Heard an amazing show and interview with Bernie Krause a couple weeks ago. He's recorded over 4000 hours of natural soundscapes, over half of which are either entirely gone or irrevocably altered by man. Did you know insects are drawn to trees when the sap is ready for them by the sound of individual tree cells popping when they die (that's when they form the rings too!). Then the sound of the insects brings the birds and larger mammals, etc. So, if big-bad-man comes in and 'selectively' logs a forest... it takes multiple generations for that ecosystem to recover, and until it does, all the larger animals will eventually leave... So basically, our world operates on a bandwidth/frequency which the human ear can simply not detect.
Along the same lines as a virus... it's the things we cannot see or hear that pose the greatest threat... or offer the most spectacular beauty. - sky
From Wikipedia: Biophony (aka the niche hypothesis or ecological soundscapes) is the collective sound vocal non-human animals create in each given environment. The term, which refers to one of three components of the soundscape (the others include geophony [non-biological natural sound] and anthrophony [human-induced noise]), was coined by Dr. Bernie Krause.[1] The study of natural soundscapes is called soundscape ecology.
The study of biophony falls under the discipline of biophonics that takes into account the collective impact of all sounds emanating from natural biological origins in a given habitat. The realm of study is focused on the intricate relationships – competitive and/or cooperative – between biological sound sources taking into account seasonal variability, weather, and time of day or night, and climate change. It explores new definitions of territory as expressed by biophony, and addresses changes in density, diversity, and richness of animal populations.

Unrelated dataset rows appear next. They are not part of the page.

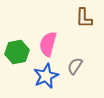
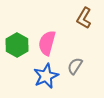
brown L-shape: rotated 30 degrees clockwise
pink semicircle: moved 1 px left, 1 px up
green hexagon: moved 7 px up; rotated 20 degrees counterclockwise
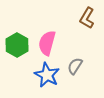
brown L-shape: moved 3 px right
blue star: moved 1 px right, 1 px up; rotated 20 degrees counterclockwise
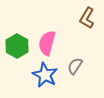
green hexagon: moved 1 px down
blue star: moved 2 px left
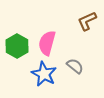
brown L-shape: moved 3 px down; rotated 35 degrees clockwise
gray semicircle: rotated 96 degrees clockwise
blue star: moved 1 px left, 1 px up
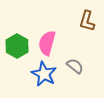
brown L-shape: rotated 50 degrees counterclockwise
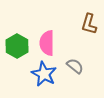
brown L-shape: moved 2 px right, 3 px down
pink semicircle: rotated 15 degrees counterclockwise
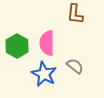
brown L-shape: moved 14 px left, 10 px up; rotated 10 degrees counterclockwise
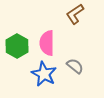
brown L-shape: rotated 50 degrees clockwise
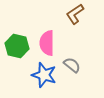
green hexagon: rotated 15 degrees counterclockwise
gray semicircle: moved 3 px left, 1 px up
blue star: moved 1 px down; rotated 10 degrees counterclockwise
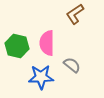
blue star: moved 3 px left, 2 px down; rotated 20 degrees counterclockwise
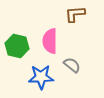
brown L-shape: rotated 30 degrees clockwise
pink semicircle: moved 3 px right, 2 px up
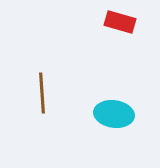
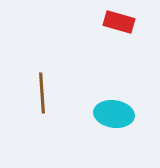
red rectangle: moved 1 px left
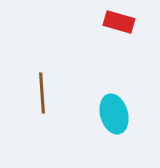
cyan ellipse: rotated 66 degrees clockwise
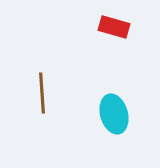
red rectangle: moved 5 px left, 5 px down
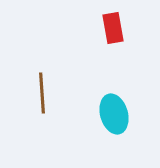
red rectangle: moved 1 px left, 1 px down; rotated 64 degrees clockwise
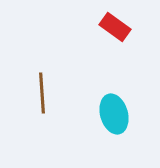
red rectangle: moved 2 px right, 1 px up; rotated 44 degrees counterclockwise
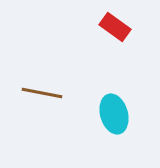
brown line: rotated 75 degrees counterclockwise
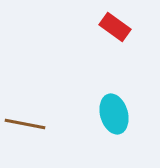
brown line: moved 17 px left, 31 px down
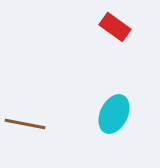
cyan ellipse: rotated 42 degrees clockwise
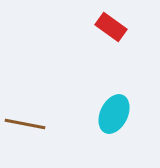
red rectangle: moved 4 px left
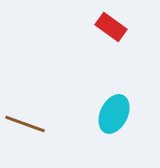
brown line: rotated 9 degrees clockwise
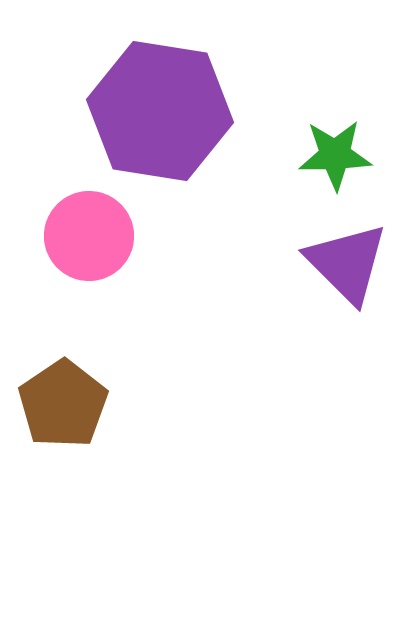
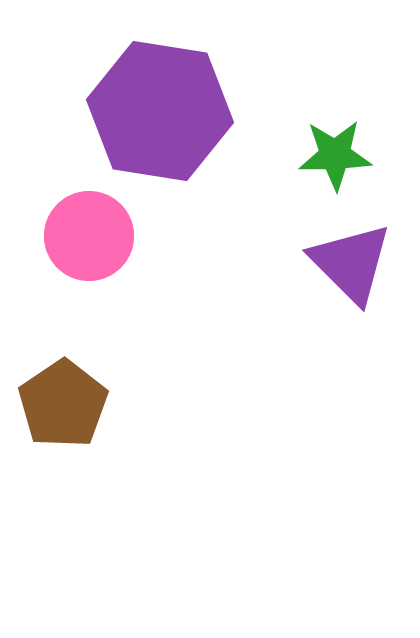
purple triangle: moved 4 px right
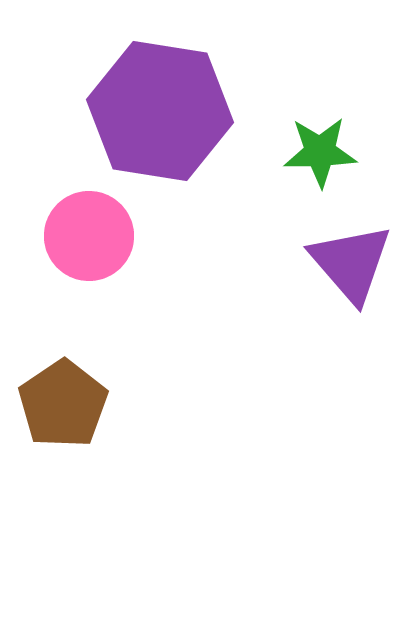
green star: moved 15 px left, 3 px up
purple triangle: rotated 4 degrees clockwise
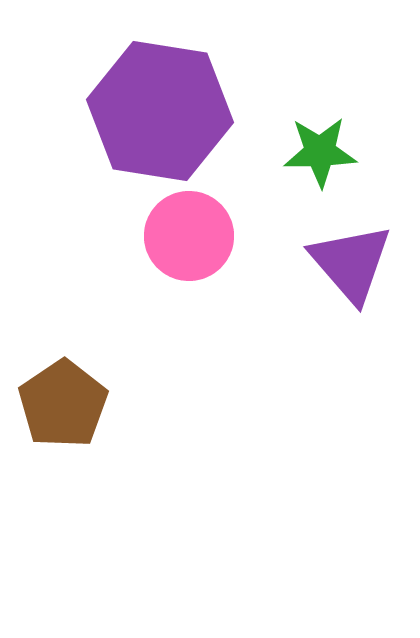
pink circle: moved 100 px right
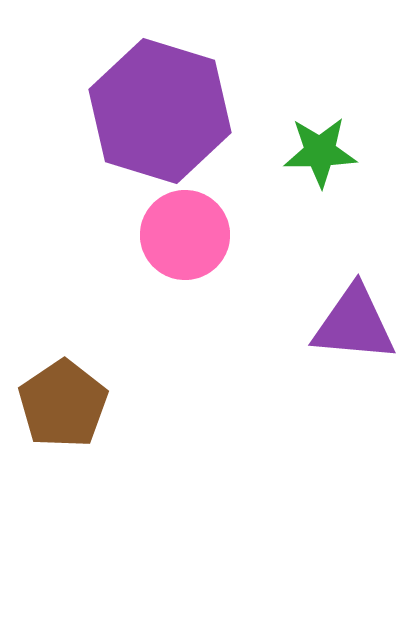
purple hexagon: rotated 8 degrees clockwise
pink circle: moved 4 px left, 1 px up
purple triangle: moved 3 px right, 61 px down; rotated 44 degrees counterclockwise
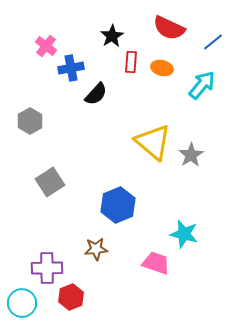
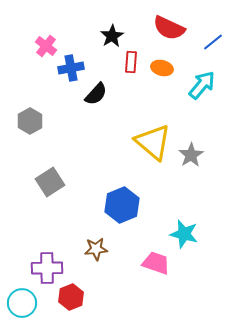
blue hexagon: moved 4 px right
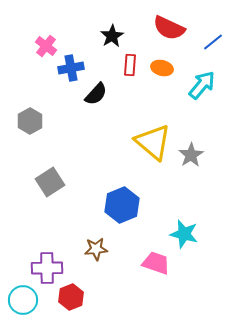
red rectangle: moved 1 px left, 3 px down
cyan circle: moved 1 px right, 3 px up
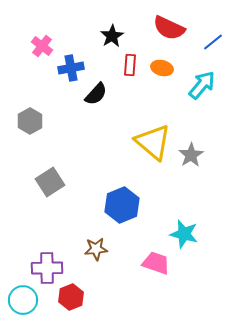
pink cross: moved 4 px left
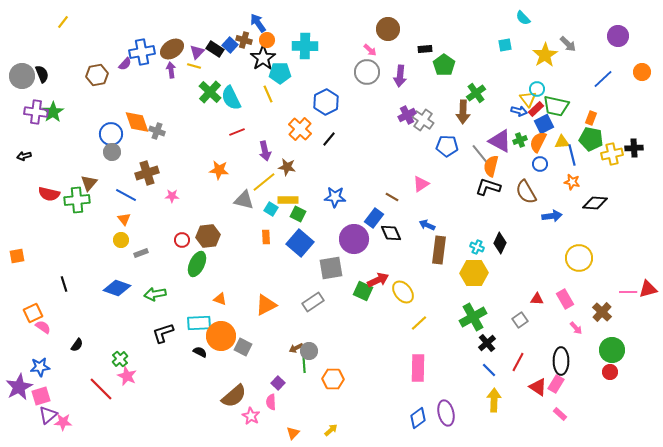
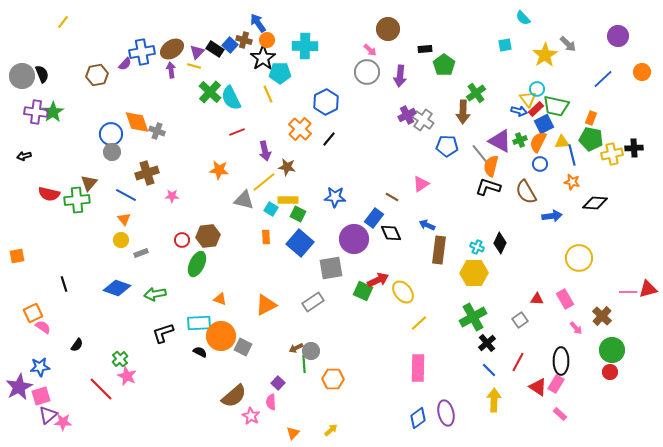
brown cross at (602, 312): moved 4 px down
gray circle at (309, 351): moved 2 px right
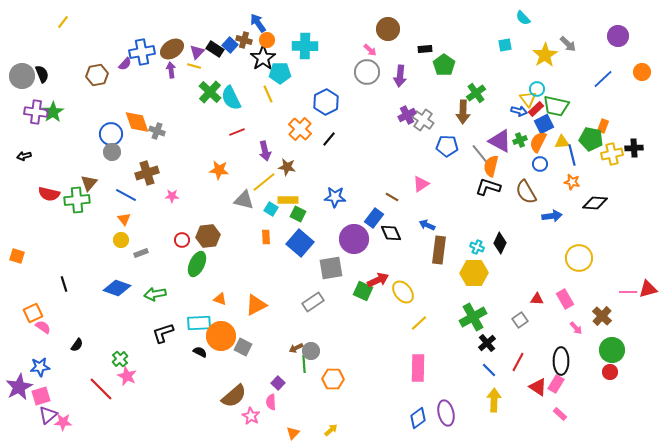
orange rectangle at (591, 118): moved 12 px right, 8 px down
orange square at (17, 256): rotated 28 degrees clockwise
orange triangle at (266, 305): moved 10 px left
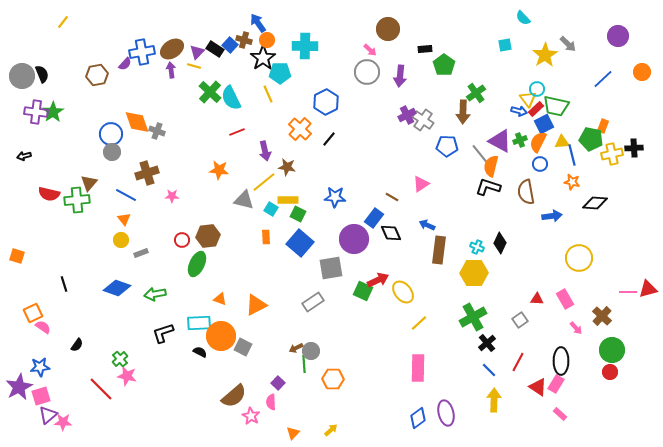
brown semicircle at (526, 192): rotated 20 degrees clockwise
pink star at (127, 376): rotated 12 degrees counterclockwise
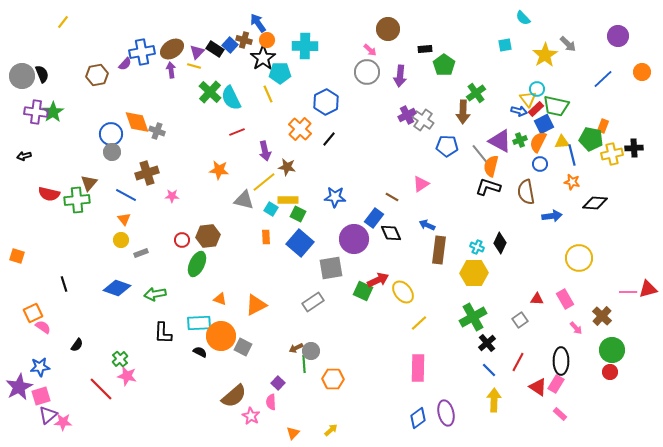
black L-shape at (163, 333): rotated 70 degrees counterclockwise
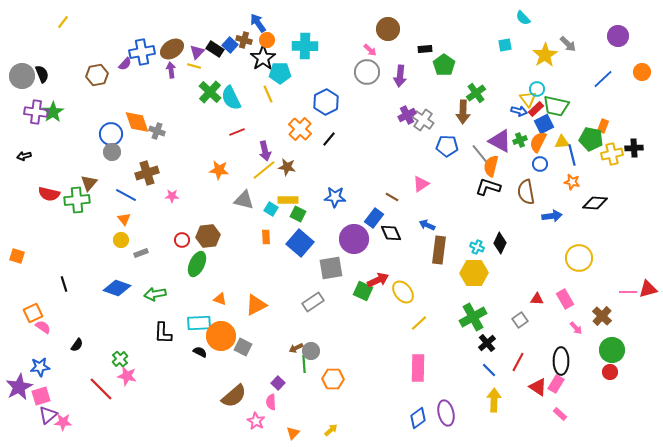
yellow line at (264, 182): moved 12 px up
pink star at (251, 416): moved 5 px right, 5 px down
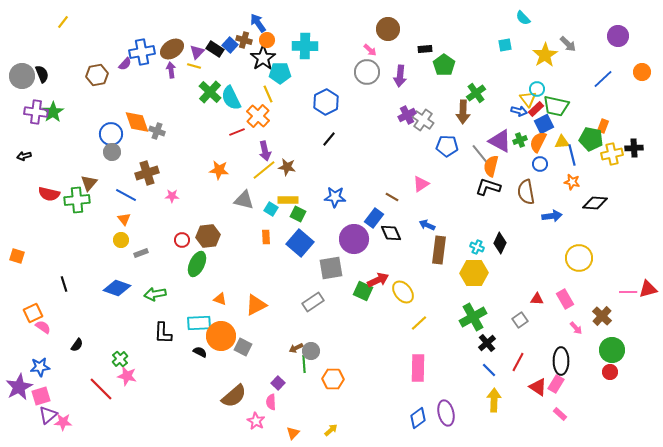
orange cross at (300, 129): moved 42 px left, 13 px up
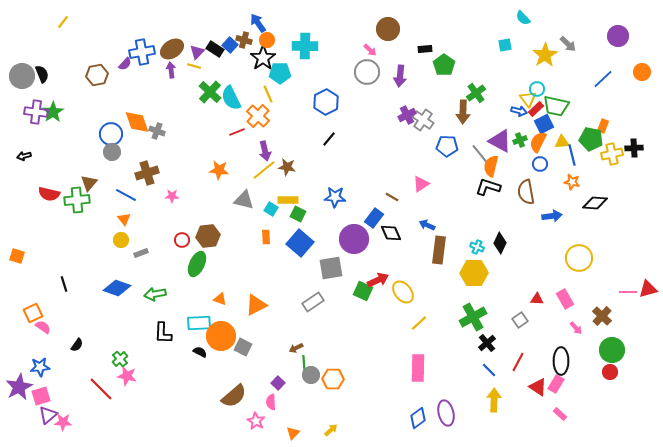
gray circle at (311, 351): moved 24 px down
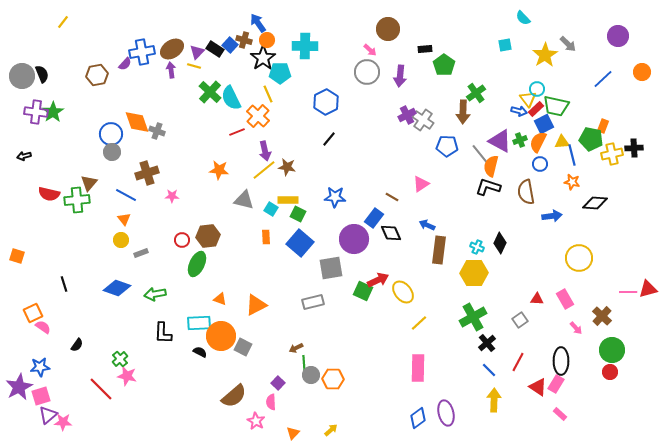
gray rectangle at (313, 302): rotated 20 degrees clockwise
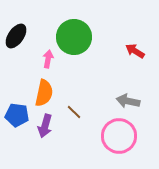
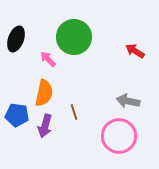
black ellipse: moved 3 px down; rotated 15 degrees counterclockwise
pink arrow: rotated 54 degrees counterclockwise
brown line: rotated 28 degrees clockwise
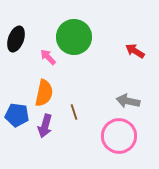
pink arrow: moved 2 px up
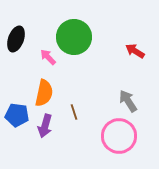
gray arrow: rotated 45 degrees clockwise
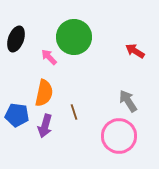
pink arrow: moved 1 px right
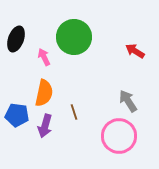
pink arrow: moved 5 px left; rotated 18 degrees clockwise
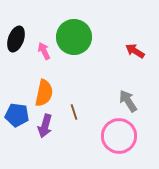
pink arrow: moved 6 px up
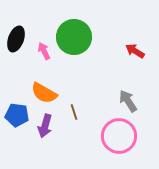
orange semicircle: rotated 108 degrees clockwise
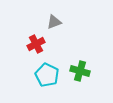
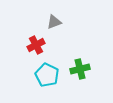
red cross: moved 1 px down
green cross: moved 2 px up; rotated 30 degrees counterclockwise
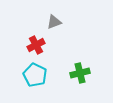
green cross: moved 4 px down
cyan pentagon: moved 12 px left
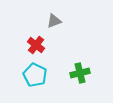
gray triangle: moved 1 px up
red cross: rotated 24 degrees counterclockwise
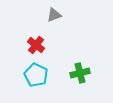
gray triangle: moved 6 px up
cyan pentagon: moved 1 px right
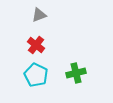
gray triangle: moved 15 px left
green cross: moved 4 px left
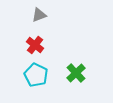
red cross: moved 1 px left
green cross: rotated 30 degrees counterclockwise
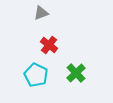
gray triangle: moved 2 px right, 2 px up
red cross: moved 14 px right
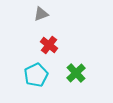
gray triangle: moved 1 px down
cyan pentagon: rotated 20 degrees clockwise
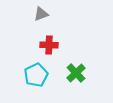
red cross: rotated 36 degrees counterclockwise
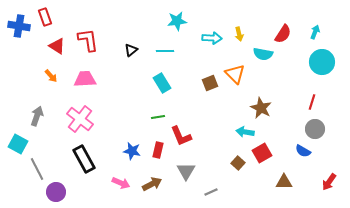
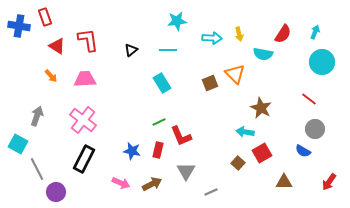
cyan line at (165, 51): moved 3 px right, 1 px up
red line at (312, 102): moved 3 px left, 3 px up; rotated 70 degrees counterclockwise
green line at (158, 117): moved 1 px right, 5 px down; rotated 16 degrees counterclockwise
pink cross at (80, 119): moved 3 px right, 1 px down
black rectangle at (84, 159): rotated 56 degrees clockwise
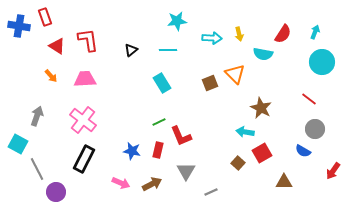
red arrow at (329, 182): moved 4 px right, 11 px up
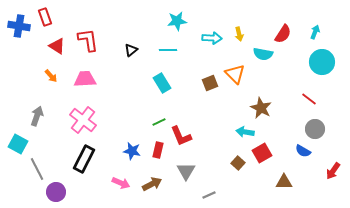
gray line at (211, 192): moved 2 px left, 3 px down
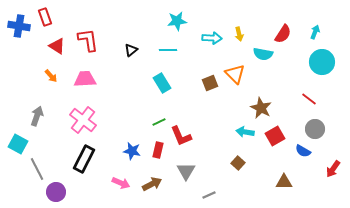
red square at (262, 153): moved 13 px right, 17 px up
red arrow at (333, 171): moved 2 px up
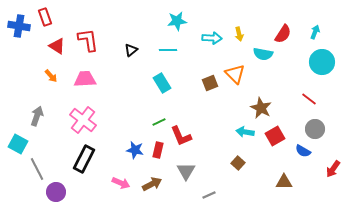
blue star at (132, 151): moved 3 px right, 1 px up
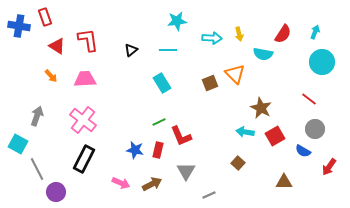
red arrow at (333, 169): moved 4 px left, 2 px up
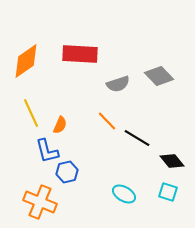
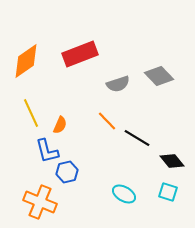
red rectangle: rotated 24 degrees counterclockwise
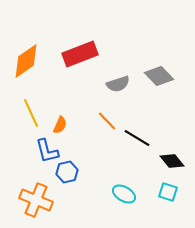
orange cross: moved 4 px left, 2 px up
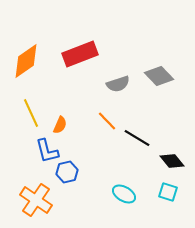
orange cross: rotated 12 degrees clockwise
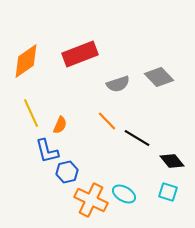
gray diamond: moved 1 px down
orange cross: moved 55 px right; rotated 8 degrees counterclockwise
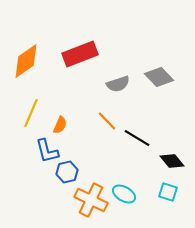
yellow line: rotated 48 degrees clockwise
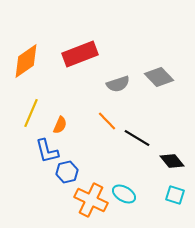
cyan square: moved 7 px right, 3 px down
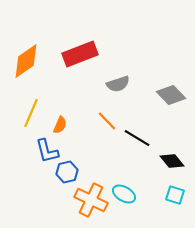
gray diamond: moved 12 px right, 18 px down
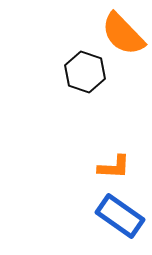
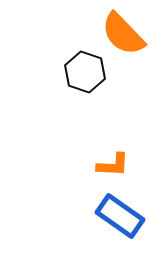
orange L-shape: moved 1 px left, 2 px up
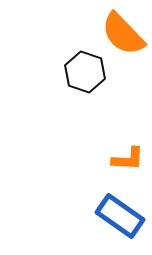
orange L-shape: moved 15 px right, 6 px up
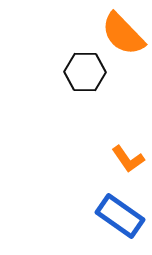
black hexagon: rotated 18 degrees counterclockwise
orange L-shape: rotated 52 degrees clockwise
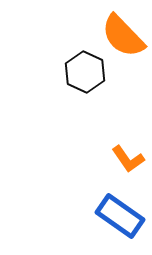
orange semicircle: moved 2 px down
black hexagon: rotated 24 degrees clockwise
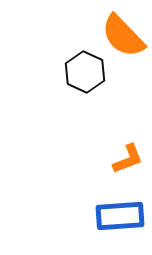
orange L-shape: rotated 76 degrees counterclockwise
blue rectangle: rotated 39 degrees counterclockwise
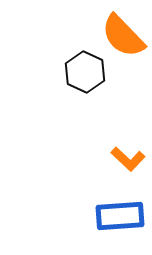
orange L-shape: rotated 64 degrees clockwise
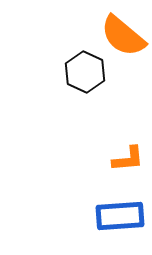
orange semicircle: rotated 6 degrees counterclockwise
orange L-shape: rotated 48 degrees counterclockwise
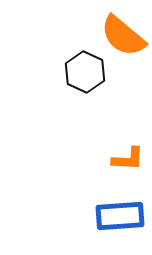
orange L-shape: rotated 8 degrees clockwise
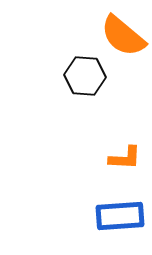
black hexagon: moved 4 px down; rotated 21 degrees counterclockwise
orange L-shape: moved 3 px left, 1 px up
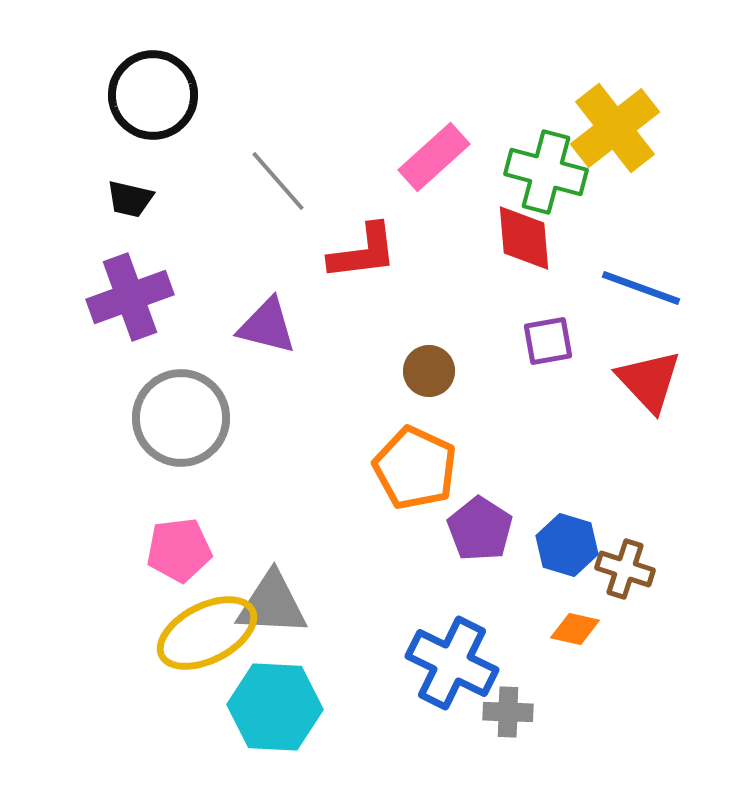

Biophony does not have a literal opposite, except, perhaps, for the complete absence of any biological sound in a given biome.
The "niche hypothesis", an early version of the term, biophony, describes an acoustic partitioning process by which non-human animals in particular habitats adjust their vocalizations by frequency and time-shifting, to compensate for background noise created by other vocal creatures and human-induced noise. Thus each species evolves to establish and maintain its own acoustic territory so that its voice is not masked. Notable examples are the changed vocalizations of great tits in noisy urban environments and killer whales in noisy shipping lanes.